§ TEXT BLOCK:
• • • • • • •

Retail news from around the globe
Paris missing Chinese tourists
The luxury shops along Paris’s Avenue des Champs-Élysées are almost empty with staff layoffs mooted as the big-spending tourists from Mainland China are stuck at home due to fears surrounding the spread of the corona virus.
In 2018, 2.2 million Chinese people visited France, but now airlines all over the world have suspended or curtailed service to the country.
At first, the luxury brands noticed a bit of a bounce in their sales within China, but that small compensation has dried up now as more and more stores in the country close or people themselves decide not to go out in public unnecessarily.
Corona shuts China’s shops
Fear of the deadly coronavirus has led to the closure of thousands of shops and restaurants in China, with Starbucks and McDonald’s among the first to act, beginning selected shutdowns weeks ago.
Starbucks has shuttered more than 2000 shops in strategic areas, including its flagship Shanghai Roastery. McDonald’s suspended operations in five cities linked to the outbreak on January 24.

• • • • • • •

§ INFORMATION PROVIDED:

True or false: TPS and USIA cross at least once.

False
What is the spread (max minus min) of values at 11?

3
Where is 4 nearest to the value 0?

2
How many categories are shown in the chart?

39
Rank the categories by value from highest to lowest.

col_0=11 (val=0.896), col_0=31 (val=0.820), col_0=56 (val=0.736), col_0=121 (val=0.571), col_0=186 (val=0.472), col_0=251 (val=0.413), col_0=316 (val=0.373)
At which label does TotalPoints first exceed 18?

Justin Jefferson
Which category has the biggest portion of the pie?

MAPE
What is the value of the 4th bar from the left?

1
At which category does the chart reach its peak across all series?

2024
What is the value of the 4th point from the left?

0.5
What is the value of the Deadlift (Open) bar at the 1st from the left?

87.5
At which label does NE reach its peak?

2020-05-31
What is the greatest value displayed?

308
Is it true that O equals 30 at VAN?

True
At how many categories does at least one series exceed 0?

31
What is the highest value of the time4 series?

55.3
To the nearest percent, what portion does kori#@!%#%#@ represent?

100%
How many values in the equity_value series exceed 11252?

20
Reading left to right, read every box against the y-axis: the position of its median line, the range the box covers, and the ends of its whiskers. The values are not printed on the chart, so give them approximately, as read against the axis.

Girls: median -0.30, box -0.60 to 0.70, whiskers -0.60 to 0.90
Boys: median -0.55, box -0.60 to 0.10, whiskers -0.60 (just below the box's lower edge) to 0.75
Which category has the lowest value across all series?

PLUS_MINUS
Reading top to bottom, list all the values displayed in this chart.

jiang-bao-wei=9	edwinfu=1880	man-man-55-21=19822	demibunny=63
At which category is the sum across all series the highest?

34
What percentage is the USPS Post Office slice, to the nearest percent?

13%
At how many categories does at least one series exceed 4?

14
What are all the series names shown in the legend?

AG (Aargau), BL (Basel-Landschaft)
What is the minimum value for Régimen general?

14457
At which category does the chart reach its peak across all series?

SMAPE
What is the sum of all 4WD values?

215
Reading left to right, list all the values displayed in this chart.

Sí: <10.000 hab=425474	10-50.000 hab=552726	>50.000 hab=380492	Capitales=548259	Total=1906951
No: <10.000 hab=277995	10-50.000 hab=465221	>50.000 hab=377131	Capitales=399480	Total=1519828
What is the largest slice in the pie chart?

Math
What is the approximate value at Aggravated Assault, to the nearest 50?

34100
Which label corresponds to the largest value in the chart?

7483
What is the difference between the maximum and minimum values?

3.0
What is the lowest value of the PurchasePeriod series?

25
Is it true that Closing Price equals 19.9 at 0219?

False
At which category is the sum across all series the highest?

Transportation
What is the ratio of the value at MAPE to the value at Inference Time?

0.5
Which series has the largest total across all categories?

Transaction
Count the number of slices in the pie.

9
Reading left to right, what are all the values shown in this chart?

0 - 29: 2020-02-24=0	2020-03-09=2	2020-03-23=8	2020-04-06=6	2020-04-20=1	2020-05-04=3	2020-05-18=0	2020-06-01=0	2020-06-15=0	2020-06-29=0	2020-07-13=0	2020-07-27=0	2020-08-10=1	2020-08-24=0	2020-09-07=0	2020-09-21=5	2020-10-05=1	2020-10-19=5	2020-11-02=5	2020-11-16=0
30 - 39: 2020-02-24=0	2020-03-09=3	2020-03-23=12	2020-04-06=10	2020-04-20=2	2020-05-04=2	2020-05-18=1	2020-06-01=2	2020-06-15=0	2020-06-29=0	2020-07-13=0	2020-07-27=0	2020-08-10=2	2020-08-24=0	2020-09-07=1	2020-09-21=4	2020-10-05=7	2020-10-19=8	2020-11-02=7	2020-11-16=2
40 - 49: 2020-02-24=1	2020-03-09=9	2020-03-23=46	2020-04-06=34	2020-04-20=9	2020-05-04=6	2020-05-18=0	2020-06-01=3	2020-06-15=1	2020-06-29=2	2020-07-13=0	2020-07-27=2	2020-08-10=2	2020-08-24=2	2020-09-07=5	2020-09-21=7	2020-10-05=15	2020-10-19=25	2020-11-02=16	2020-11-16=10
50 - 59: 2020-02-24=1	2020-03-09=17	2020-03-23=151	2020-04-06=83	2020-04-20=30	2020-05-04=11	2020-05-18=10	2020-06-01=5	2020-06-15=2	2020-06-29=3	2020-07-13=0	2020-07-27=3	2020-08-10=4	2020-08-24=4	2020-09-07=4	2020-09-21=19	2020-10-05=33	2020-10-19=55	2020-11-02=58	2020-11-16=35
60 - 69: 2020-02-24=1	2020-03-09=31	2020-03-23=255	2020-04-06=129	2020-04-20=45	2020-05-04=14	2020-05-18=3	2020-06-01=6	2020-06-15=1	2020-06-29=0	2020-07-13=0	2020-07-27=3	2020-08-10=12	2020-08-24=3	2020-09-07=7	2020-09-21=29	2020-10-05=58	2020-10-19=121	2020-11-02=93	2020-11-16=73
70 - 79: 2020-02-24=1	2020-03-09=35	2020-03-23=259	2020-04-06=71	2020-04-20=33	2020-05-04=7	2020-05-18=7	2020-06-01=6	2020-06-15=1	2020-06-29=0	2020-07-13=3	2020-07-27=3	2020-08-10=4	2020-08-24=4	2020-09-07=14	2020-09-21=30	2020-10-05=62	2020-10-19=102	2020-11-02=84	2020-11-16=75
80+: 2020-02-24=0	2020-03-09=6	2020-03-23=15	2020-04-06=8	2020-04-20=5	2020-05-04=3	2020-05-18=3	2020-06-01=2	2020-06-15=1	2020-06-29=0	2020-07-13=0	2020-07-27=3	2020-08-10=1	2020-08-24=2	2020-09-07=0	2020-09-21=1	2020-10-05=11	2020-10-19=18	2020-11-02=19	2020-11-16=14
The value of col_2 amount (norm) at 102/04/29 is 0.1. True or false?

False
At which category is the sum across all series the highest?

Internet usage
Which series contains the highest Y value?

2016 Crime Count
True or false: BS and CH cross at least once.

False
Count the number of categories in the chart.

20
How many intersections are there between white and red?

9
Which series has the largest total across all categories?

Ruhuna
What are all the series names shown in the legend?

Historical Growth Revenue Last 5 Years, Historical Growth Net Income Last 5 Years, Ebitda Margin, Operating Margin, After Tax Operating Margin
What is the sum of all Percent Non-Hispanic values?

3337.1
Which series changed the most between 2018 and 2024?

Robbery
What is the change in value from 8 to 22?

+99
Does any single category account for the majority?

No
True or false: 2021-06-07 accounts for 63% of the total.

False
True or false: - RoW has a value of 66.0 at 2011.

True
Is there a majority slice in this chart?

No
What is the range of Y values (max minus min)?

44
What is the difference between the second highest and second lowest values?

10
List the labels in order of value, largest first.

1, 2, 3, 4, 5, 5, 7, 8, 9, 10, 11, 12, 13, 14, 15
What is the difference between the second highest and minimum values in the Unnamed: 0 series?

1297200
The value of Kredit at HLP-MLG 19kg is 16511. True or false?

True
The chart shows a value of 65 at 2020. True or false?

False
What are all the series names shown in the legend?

• • • • • • •

§ AIM OF THE TASK: Rewrite the retail news text from "Starbucks has shuttered" to "on January 24.", changing "shuttered" to "closed".

§ EXERCISE ANSWER:
Starbucks has closed more than 2000 shops in strategic areas, including its flagship Shanghai Roastery. McDonald’s suspended operations in five cities linked to the outbreak on January 24.